### Task to carry out:
A faithful copy of the listing below is needed, one that contains no pictures.

### Data in this exercise:
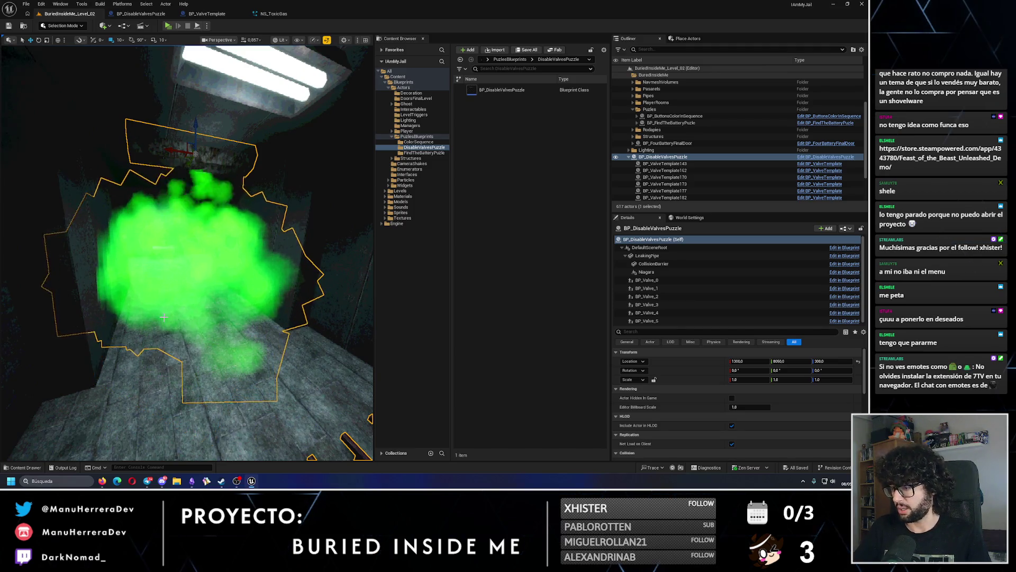
mouse_move(164, 317)
mouse_down()
mouse_move(222, 302)
mouse_move(165, 244)
mouse_up()
key(alt+3)
key(alt+4)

### Answer area:
mouse_move(164, 317)
mouse_down()
mouse_move(222, 302)
mouse_move(165, 244)
mouse_up()
key(alt+3)
key(alt+4)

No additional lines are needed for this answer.